Über das Schicksal einer Künstlerin hinaus erzählt LICHT auch von einer jungen Frau, die in einer streng reglementierten Gesellschaft aus der Norm fällt. Maria Theresias Freundinnen lesen aus einem Büchlein über die Idealerscheinung einer heiratsfähigen Frau der damaligen Zeit vor. Sie haben gewiss eine sehr intensive literarische Recherche zum Frauenbild jener Zeit betrieben. Auf welche Texte sind Sie gestoßen, welche Texte fanden Eingang in den Film?

BARBARA ALBERT: Bei der Stelle, an der die Freundinnen Resi aus einem Büchlein vorlesen, handelt es sich um ein Buch von Johann Rautenstrauch über die ‚Fräulein’; ein Ausdruck, der damals sehr neu war und bürgerliche Töchter beschrieb bzw. Verhaltensregeln für diese herausgab. Das Interessante an Österreich in dieser Zeit ist das Streben des Bürgertums nach dem Höfischen. Es gab, kurz vor der Aufklärung, (noch) relativ wenige Bestrebungen nach eigenen, bürgerlichen Regeln, vielmehr wurde der Hof quasi kopiert.

Sapere aude!, den Appell ans eigene Urteilsvermögen und an die Vernunft, hat man noch aus Schulzeiten als Slogan der Aufklärung im Gedächtnis. Das Interessante an LICHT ist, dass Sie diese Epoche mit zwei Figuren konfrontieren, die sich dem Nicht-Sichtbaren (in Mesmers Fall dem Fluidum) anvertrauen. Sie sind eine Filmemacherin, die immer auch sehr stark ihrer Intuition vertraut. Lag eines Ihrer Motive auch darin, die Kraft der Intuition, des nicht Greifbaren in unserem Sein, auch einmal Thema einer filmischen Erzählung zu machen?

BARBARA ALBERT: Das ist vielleicht nicht so bewusst passiert, aber ich fand als Filmemacherin, die mit Bildern arbeitet (und somit auch manipuliert), immer das spannend, was nicht erklärbar war. Das Verborgene, das Geheimnis, das Traumhafte, all das ist doch Grundlage des Mediums Film. So sehr ich natürlich für jede Form der Aufklärung bin, so sehr zieht mich das Unerklärliche an, auch das Unheimliche. Ich finde auch, dass uns in der Kunst (wie auch in manchen existentiellen Momenten im Leben) nicht immer die Frage nach dem Warum weiterhilft. Das heißt nicht, dass wir nicht immer nach dem Warum fragen sollen. Filme rezipieren – ebenso wie sie zu machen – ist für mich die wunderbare Kombination von Intellekt und Emotion, von Geist und Intuition (wobei ich diese Worte nicht als einander ausschließende Gegensatzpaare verstanden wissen will).
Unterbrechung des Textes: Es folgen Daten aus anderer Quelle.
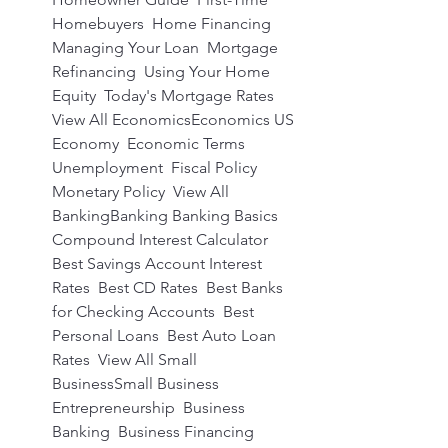
Homebuyers  Home Financing  
Managing Your Loan  Mortgage 
Refinancing  Using Your Home 
Equity  Today's Mortgage Rates  
View All EconomicsEconomics US 
Economy  Economic Terms  
Unemployment  Fiscal Policy  
Monetary Policy  View All 
BankingBanking Banking Basics  
Compound Interest Calculator  
Best Savings Account Interest 
Rates  Best CD Rates  Best Banks 
for Checking Accounts  Best 
Personal Loans  Best Auto Loan 
Rates  View All Small 
BusinessSmall Business 
Entrepreneurship  Business 
Banking  Business Financing  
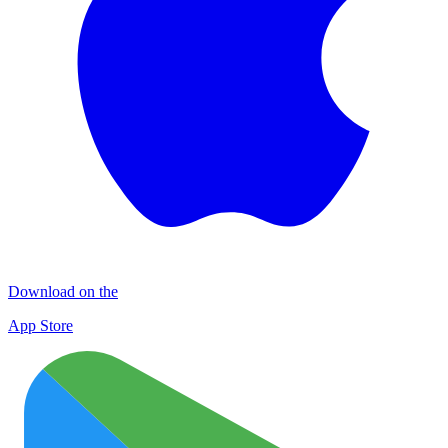
Download on the
App Store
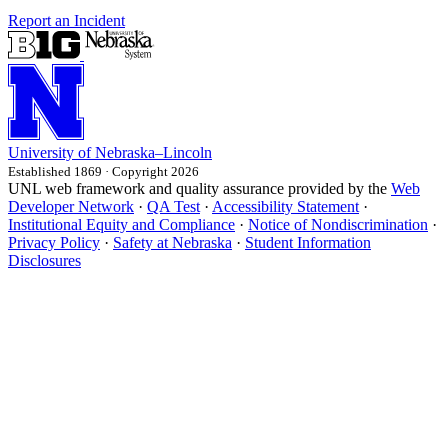
Report an Incident
University
of
Nebraska–Lincoln
Established 1869 · Copyright 2026
UNL web framework and quality assurance provided by the
Web
Developer Network
·
QA Test
·
Accessibility Statement
·
Institutional Equity and Compliance
·
Notice of Nondiscrimination
·
Privacy Policy
·
Safety at Nebraska
·
Student Information
Disclosures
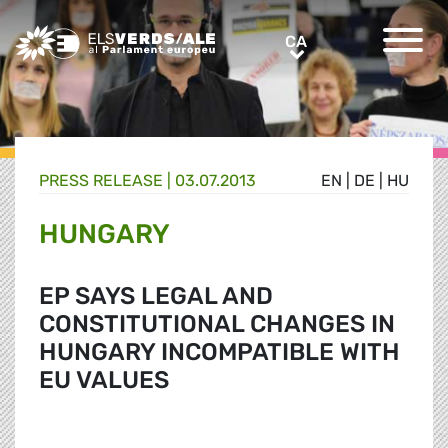
Greens/EFA Home
CA
CA
PRESS RELEASE |
03.07.2013
EN
|
DE
|
HU
HUNGARY
EP SAYS LEGAL AND
CONSTITUTIONAL CHANGES IN
HUNGARY INCOMPATIBLE WITH
EU VALUES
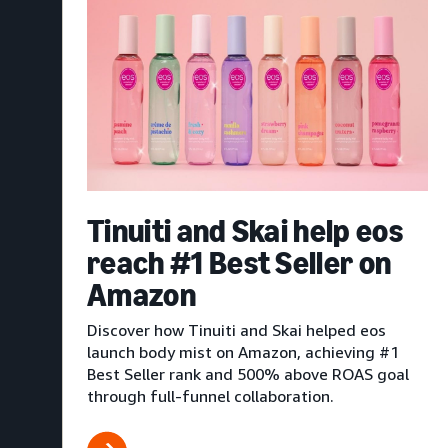
Tinuiti and Skai help eos
reach #1 Best Seller on
Amazon
Discover how Tinuiti and Skai helped eos
launch body mist on Amazon, achieving #1
Best Seller rank and 500% above ROAS goal
through full-funnel collaboration.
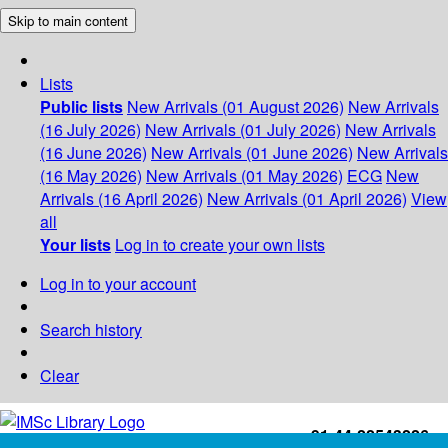
Skip to main content
Lists
Public lists
New Arrivals (01 August 2026)
New Arrivals
(16 July 2026)
New Arrivals (01 July 2026)
New Arrivals
(16 June 2026)
New Arrivals (01 June 2026)
New Arrivals
(16 May 2026)
New Arrivals (01 May 2026)
ECG
New
Arrivals (16 April 2026)
New Arrivals (01 April 2026)
View
all
Your lists
Log in to create your own lists
Log in to your account
Search history
Clear
+91-44-22543226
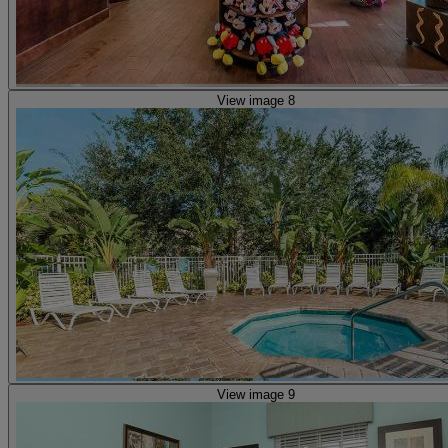
View image 8
View image 9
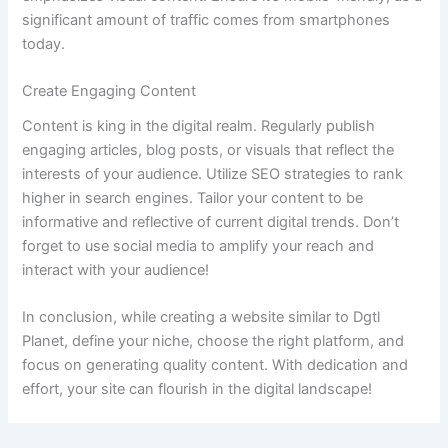
significant amount of traffic comes from smartphones
today.
Create Engaging Content
Content is king in the digital realm. Regularly publish
engaging articles, blog posts, or visuals that reflect the
interests of your audience. Utilize SEO strategies to rank
higher in search engines. Tailor your content to be
informative and reflective of current digital trends. Don’t
forget to use social media to amplify your reach and
interact with your audience!
In conclusion, while creating a website similar to Dgtl
Planet, define your niche, choose the right platform, and
focus on generating quality content. With dedication and
effort, your site can flourish in the digital landscape!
„Wer nicht sehen kann, der wird nicht gesehen. Wer nicht gesehen wird, wird auch nicht gehört. Der lebt nicht.“, ist gewiss einer der von Maria Theresia Paradis ausgesprochenen Schlüsselsätze in diesem Film. Haben Sie darin auch einen der ganz starken Bezüge zur Aktualität gesehen?

BARBARA ALBERT: Diese Sätze haben leider Allgemeingültigkeit. Diejenigen, die im Licht stehen, schreiben Geschichte – und haben die Macht. Heute, in einer Zeit, die so sehr vom Bild, von den Medien, von der Selektion der Narrative lebt, ist das natürlich nach wie vor so. Welche Personen, welche Geschichten wir zur Zeit beleuchten und somit in unseren Fokus rücken, sagt leider (oder soll ich sagen, hoffentlich) wirklich nur bedingt etwas über die Menschheit aus.